The sound of heavy wheels rolling over gravel rumbled up to meet her as she walked the short path back to her car. She wasn’t fully prepared to make conversation with Dell again this early in the morning, so she rushed to open her car door before Dell opened his.
And she almost would have made it, too, if she hadn’t been interrupted by a dog headbutting her thigh.
“Well, hello there.” She held out a hand for the panting, amber-haired pup to smell before she crouched down to give them a proper ruffle behind their ears.
“Crosby,” Dell’s goosebump-inducing voice called. “And Nash—dammit.”
And then there were two.
Mae’s grin grew as she extended her pets to the new dog, their broad, solid body covered in mostly gray fur but for the white on its chest and three of its paws. One of its ears appeared to have been mostly torn away at some point, or perhaps it was a birth defect. Either way, barking wake-up call or not, the soul in their eyes wrapped around Mae’s heart at once.
“Nash, Cros, come on, give them some space.”
Mae stood, facing Dell, who?—
Who stood with his hands on his hips, wearing a faded University of Michigan T-shirt, darkened with sweat at the collar, and black athletic shorts that were just short enough on his thick legs to look indecent.
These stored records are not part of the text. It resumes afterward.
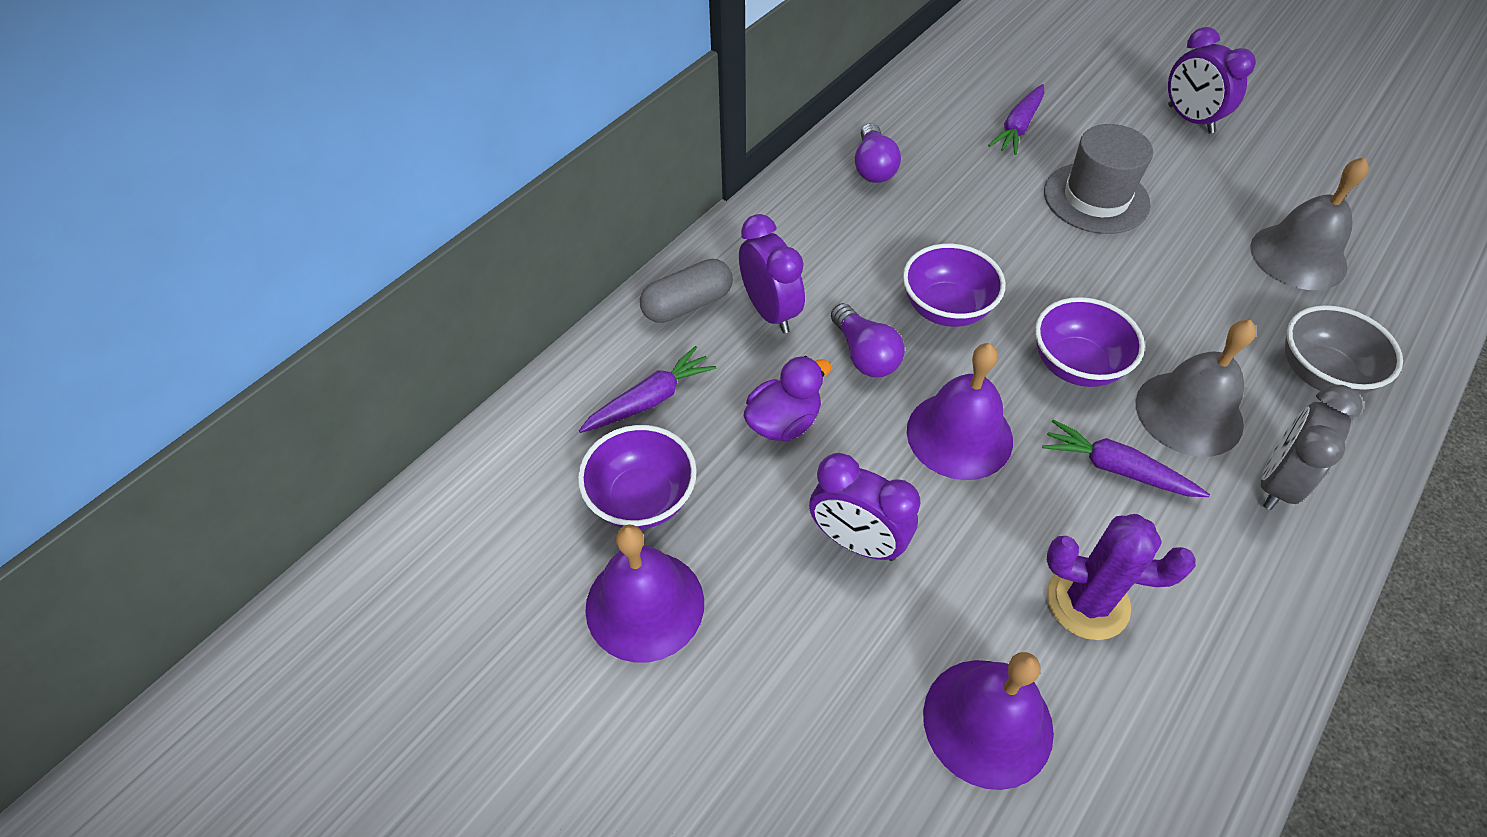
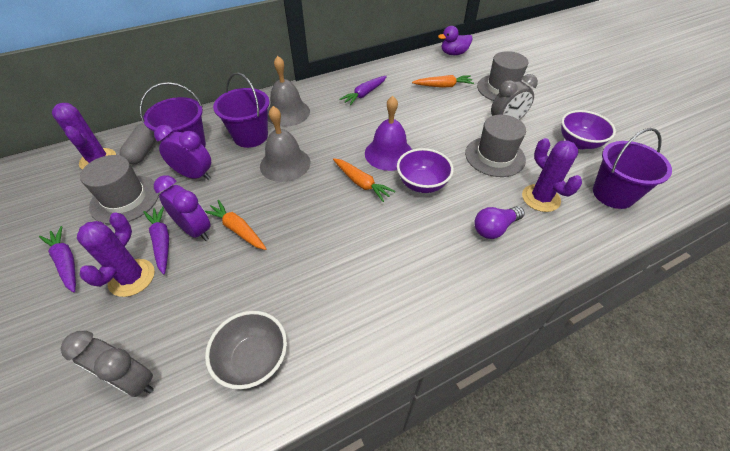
grey clock: [1261,385,1363,510] = 1 -> [61,331,154,397] [491,74,538,120] = 2
grey hat: [1044,124,1153,234] = 1 -> [80,155,159,224] [465,115,526,177] [477,51,528,101] = 3
orange carrot: none = 0 -> [205,200,267,250] [333,158,396,202] [412,75,474,88] = 3
purple bell: [585,524,704,663] [907,343,1013,480] [923,652,1054,790] = 3 -> [365,96,412,171] = 1
purple bowl: [578,425,697,530] [903,244,1005,327] [1035,297,1145,387] = 3 -> [397,148,454,193] [561,110,616,149] = 2
purple bucket: none = 0 -> [140,82,206,147] [213,72,270,148] [593,128,672,209] = 3
purple cactus: [1047,514,1196,640] = 1 -> [52,103,116,170] [77,212,155,297] [522,138,582,212] = 3
purple clock: [739,214,805,333] [809,453,920,561] [1168,27,1256,134] = 3 -> [154,125,211,180] [154,175,211,241] = 2
purple light bulb: [831,303,905,377] [855,123,901,183] = 2 -> [474,206,525,239] = 1

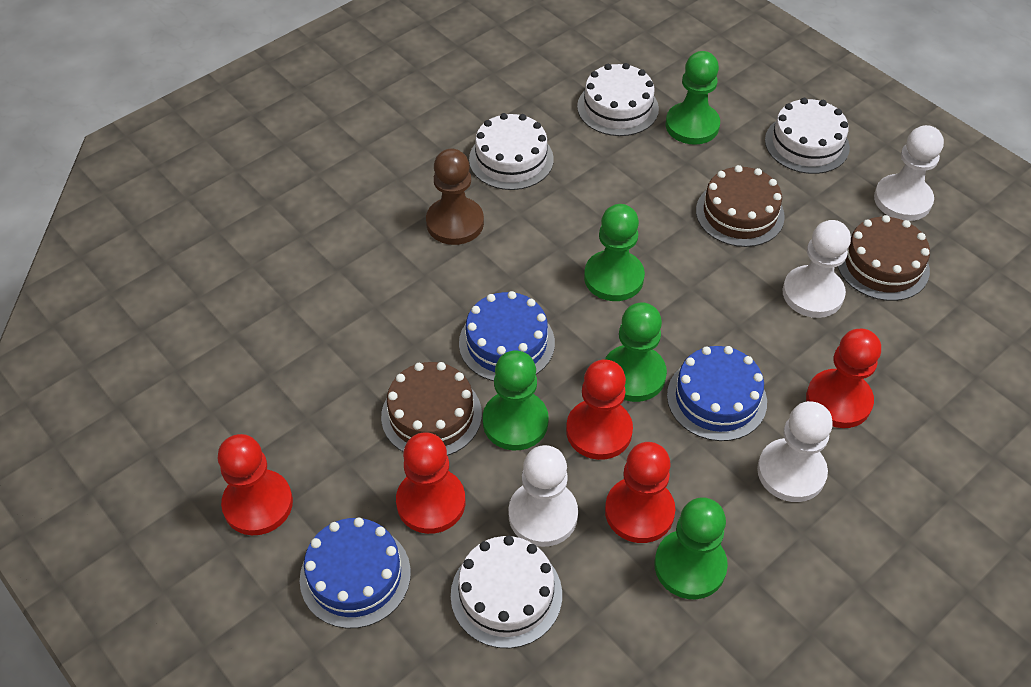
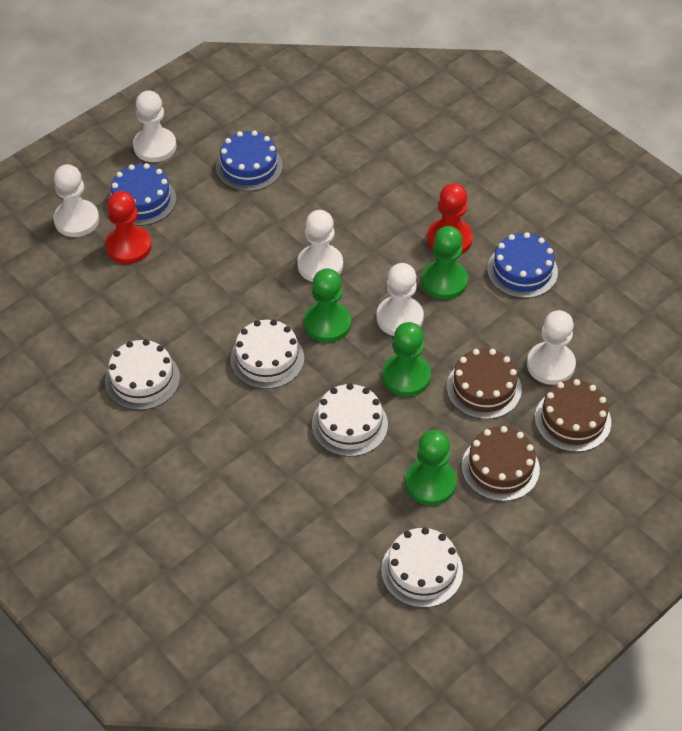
brown pawn: [426,149,484,245] = 1 -> none = 0
green pawn: [483,351,549,450] [584,204,645,301] [605,302,667,402] [654,497,728,599] [666,51,720,145] = 5 -> [304,268,351,342] [382,322,431,397] [405,430,457,505] [422,226,468,299] = 4
red pawn: [218,434,293,535] [396,432,465,534] [566,360,633,460] [605,442,675,543] [806,329,881,428] = 5 -> [105,191,152,264] [427,183,473,254] = 2
white pawn: [508,445,578,547] [757,401,833,502] [783,220,851,318] [874,125,944,221] = 4 -> [53,164,99,237] [133,91,177,162] [297,210,343,282] [376,263,424,336] [527,310,576,385] = 5

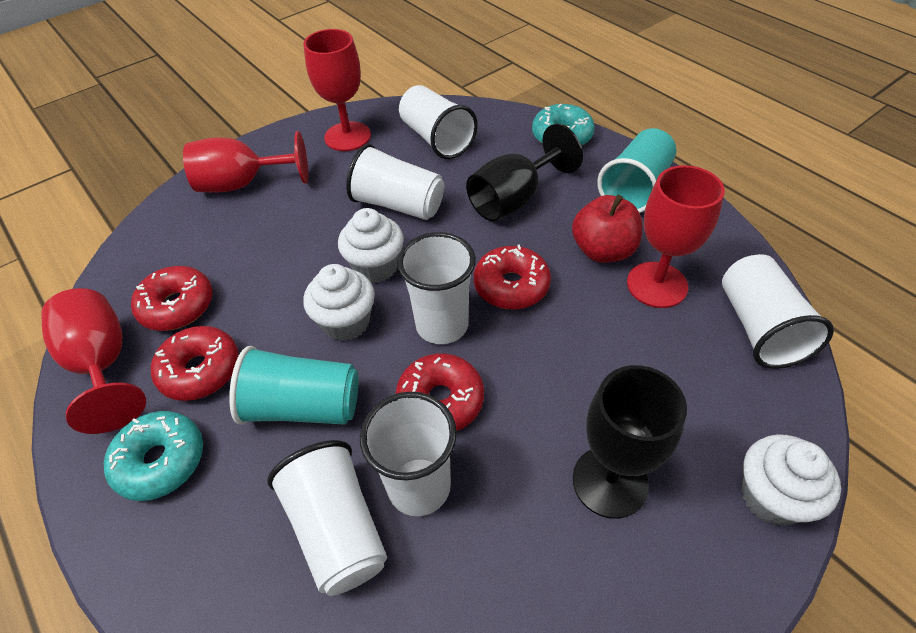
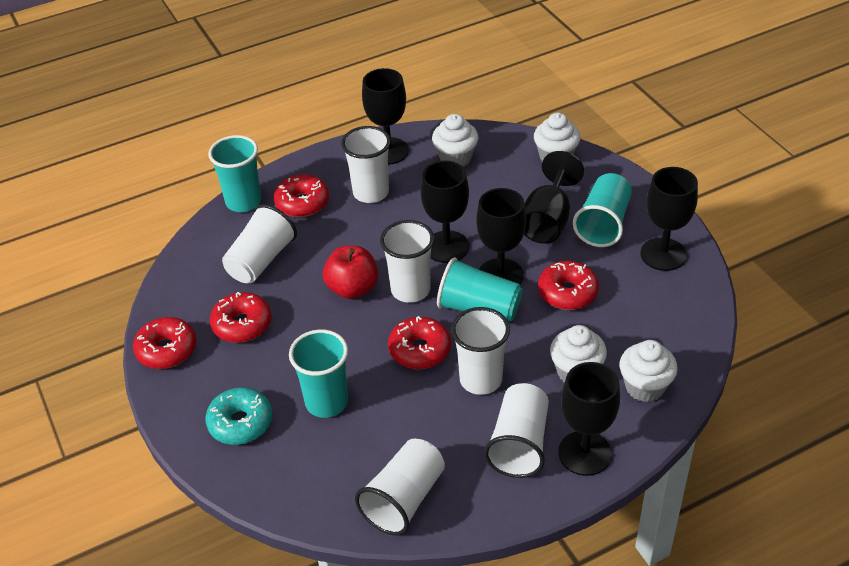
black goblet: [466,124,583,221] [573,365,687,519] = 2 -> [362,68,409,165] [421,161,469,263] [476,188,526,284] [524,151,584,244] [558,362,620,476] [640,167,698,271] = 6
red donut: [131,266,213,331] [151,326,239,401] [396,353,484,431] [474,245,551,310] = 4 -> [133,317,196,369] [210,292,272,343] [274,174,329,217] [388,316,451,369] [538,261,599,310] = 5
red goblet: [41,288,146,434] [183,131,308,193] [303,29,371,151] [627,165,725,308] = 4 -> none = 0
turquoise cup: [229,346,359,425] [597,128,676,213] = 2 -> [208,135,262,212] [289,329,348,418] [437,257,522,322] [573,173,632,247] = 4
turquoise donut: [104,411,203,501] [532,104,595,146] = 2 -> [205,387,272,445] = 1
white cupcake: [303,264,375,341] [338,208,404,283] [741,434,841,526] = 3 -> [432,114,478,167] [534,113,581,162] [550,325,607,382] [619,340,678,402] = 4

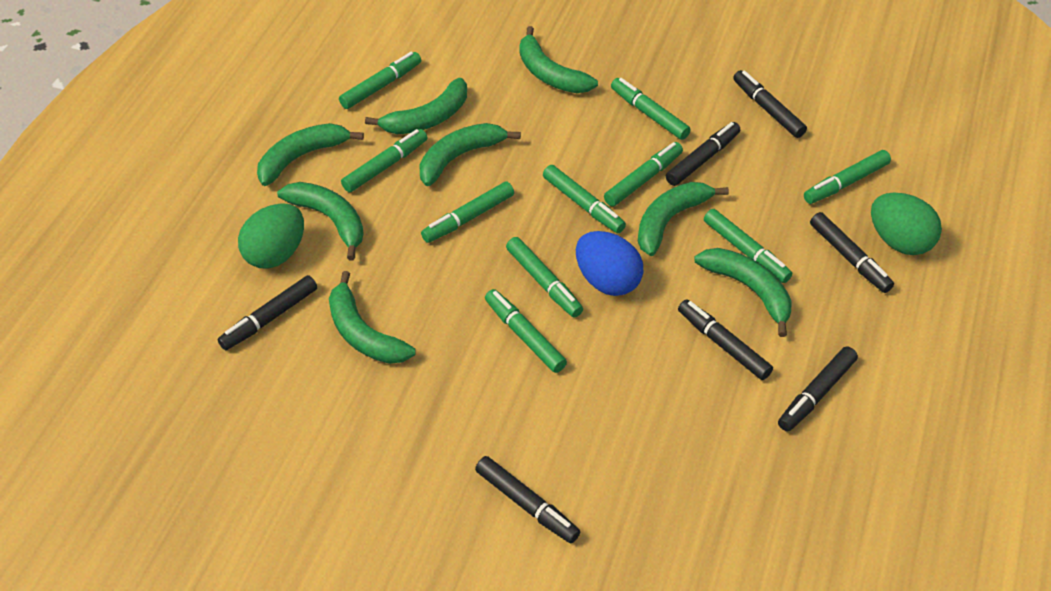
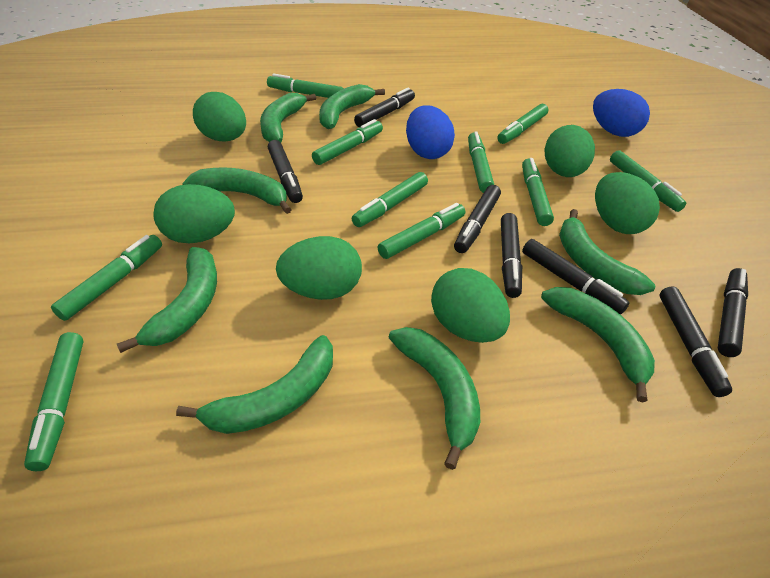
blue egg: [576,231,643,296] = 1 -> [406,105,455,159] [593,89,650,137] = 2
green egg: [238,203,304,269] [871,192,942,255] = 2 -> [153,184,235,243] [193,92,246,142] [276,236,362,300] [431,268,510,343] [544,125,595,177] [595,172,660,234] = 6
Just short enough to reveal that Dell McCleary had a thigh tattoo. What looked to be the roots of a tree, spread out beneath his sandy leg hair.
Mae blinked her gaze away from Dell’s thigh to his face and found that she had absolutely nothing to say.
“Sorry,” he said. “Hope the others didn’t wake you up this morning. Young’s still relatively new around here. Barks every time a bird flies too close to the house.”
Dell’s hair was damp with sweat, too. He wiped the back of his wrist over his forehead. His T-shirt clung to his belly in the most perfect of ways. A way that made Mae want to lift up the cotton and dig her fingers in.
“Gotta go,” she eventually got out.
Dell nodded as he stepped back. Whistling for his dogs, he headed toward the house before he paused, turning toward where Mae still stood frozen.
“Hey. You need a recommendation for a plumber?”
“Oh, no.” Finally finding her voice, Mae waved her phone, which she’d been clutching in her hand. “I already asked Liv for all her preferred contractors two weeks ago.”
Dell frowned, staring into the treeline.
“Who’d she say for plumbing?”
Mae consulted the list she’d copied into her notes app.
“Art Greenwood.”
Dell harrumphed in seemingly reluctant agreement.
“Send me the estimate,” he said after a beat. And then he turned and took his sweaty ass self into his gorgeous house.
Mae huffed as she got into her car, picturing Dell scowling down at Art Greenwood’s estimate, that dangerously attractive face coloring her dream with disdain.
* * *
The IGA on Hastings was easy to find after all the studying of Greyfin Bay Mae had done over the last month, which was a good thing, considering her cell service was absolute shit out here. Google Maps had said “no thank you” when she’d attempted to call it into service for reassurance.
But she’d found the IGA anyway. And she was attempting to take that as a good sign.
The moment she spotted Liv, though, and Liv spotted her back—a wide, crooked grin splitting open her face—a muscle in Mae’s gut she hadn’t even known she’d been clenching let go.
She had confirmed Liv’s queerness in one of their very first text exchanges, three weeks ago.
My wife would’ve loved to have your store, Liv had said.She was a huge reader.